Nome completo Josias Antunes de Carvalho

Nascimento 06 fevereiro de 1929 Guimarães, Portugal

Profissão Empresário e ex-presidente de Junta de Vermil

Falava dos filhos com carinho e muito amor”, garantia dada pelos amigos a Joaquim Carvalho, filho de Josias Antunes de Carvalho, durante o funeral do ex-presidente da Junta de Freguesia de Vermil. Era um homem a quem o instinto de sobrevivência retirou a candura mas os filhos – quatro, dois rapazes e duas raparigas – e os sete netos podiam recorrer a ele para qualquer problema. É doce a forma como Joaquim Carvalho ainda se refere a Josias como “papá”.

“Ele gostava de fazer as vontades às pessoas e só mesmo se não pudesse é que não cumpria”, relata o filho, realçando que Josias Carvalho era também “uma pessoa muito agradecida”. Tinha um galinheiro com frangos, patos e perus que servia única e exclusivamente para agradecer às pessoas que lhe faziam favores [por exemplo, aos médicos que arranjavam uma consulta extra a quem precisava]”, conta, sublinhando que já encontrou “a lista com os nomes das pessoas a quem tinha que agradecer favores”.

Natural de Ronfe, Josias Antunes de Carvalho emigrou nos anos 50 do século passado para Moçambique, onde se tornou representante comercial de várias empresas localizadas no norte de Portugal, algumas delas de Guimarães. Foi lá que conheceu a mãe dos quatro filhos, uma senhora natural de Viseu, que acabou por falecer aos 39 anos. É aí que se acutila o tal “instinto de sobrevivência” a que Joaquim, o primogénito, se refere: “De repente, o meu pai ficou viúvo e com quatro filhos de sete, cinco, três e dois anos para cuidar. Ele tinha que percorrer Moçambique de lés-a-lés por causa da profissão e isso implicava ficar pelo menos oito dias fora. Como não havia telefones, ele não tinha como saber se estávamos bem durante esse tempo em que nos deixava ao cuidado de familiares”.

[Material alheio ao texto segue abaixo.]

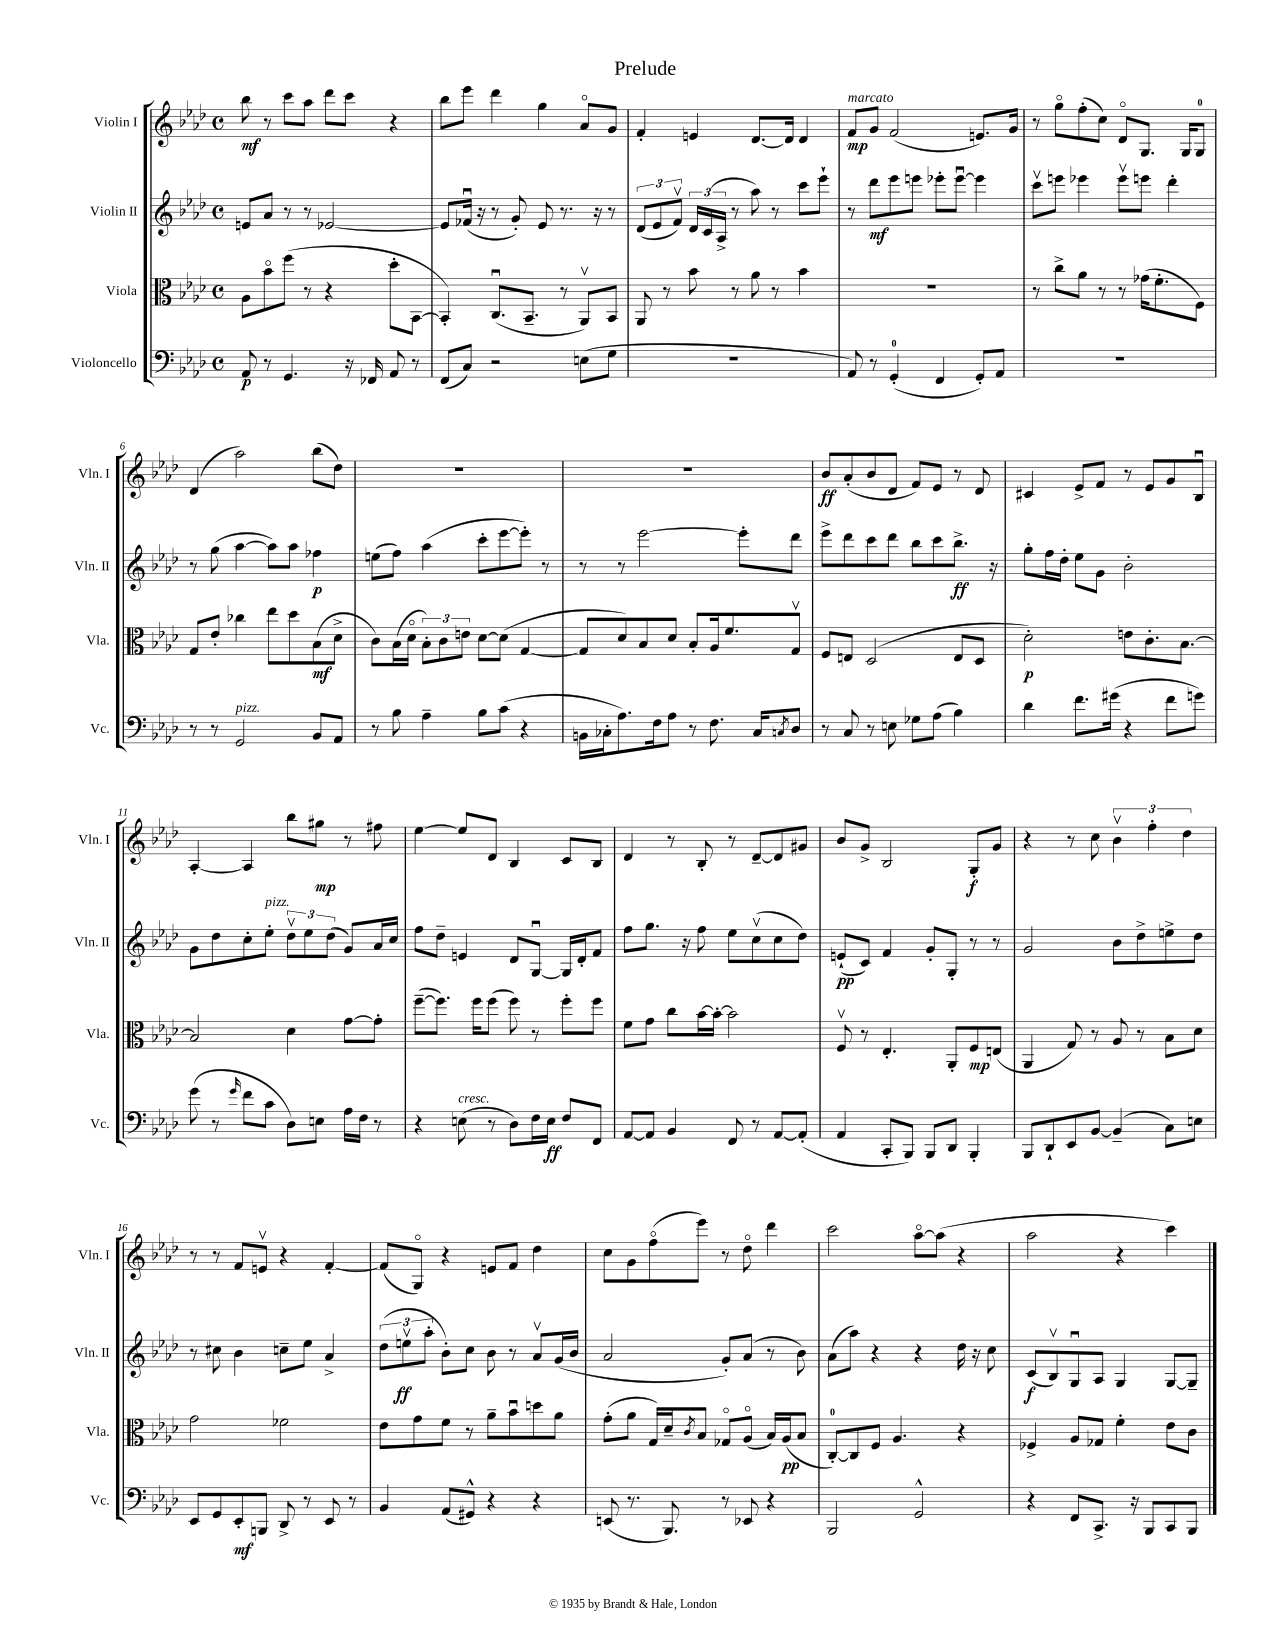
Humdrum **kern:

Regressa a Portugal no começo dos anos 70, quando voltou a casar com uma viúva que tinha casa de família em Vermil. Fixa-se lá com os seus quatro filhos e mais três filhos da mulher com quem casou, numa cerimónia celebrada pelo Cónego Melo. Entretanto o 25 de abril fecha-lhe as portas de Moçambique, com quem mantinha relações apesar de estar em Portugal. Mesmo durante o PREC, que criou alguma tensão na vida da família, Josias torna-se empresário e dedica-se sobretudo à gestão imobiliária, que “fez com inteligência”.

É desafiado a concorrer à presidência da Junta primeiro pelo CDS, que, numas segundas eleições, “abdica dele como candidato”. “Ele não se ficou e, apesar de não ser filiado no PS, foi apoiado por este partido durante os 32 anos que esteve à frente daquele cargo autárquico”, refere o filho. “A Junta de Freguesia era a vida dele. Mas a vida dele não dependia da Junta.

A política começou a ser mais complicada a partir de 2000 e conseguimos convencê-lo a retirar-se há sete anos”, lembra. Mas esse afastamento significou uma perda grande para Josias, que entretanto foi afetado por uma doença degenerativa que, progressivamente, lhe estava a provocar cegueira. Perdeu a autonomia, deixou de conduzir e foi ficando mais por casa. “Interiorizou que estava num processo de degradação”.

Morreu na passada quarta-feira, 28, vítima de um derrame cerebral. Tinha 87 anos. Porque a forma de estar de Josias permanece para lá do tempo, no último sábado, 01, o filho mais velho, Joaquim Carvalho, sentou-se à cabeceira da mesa onde reúnem para as refeições os vindimadores, sentados num longo escabelo. Nesse dia, Joaquim, que até nem gosta de beber vinho, partilhou malgas de tinto novo como o pai fazia”.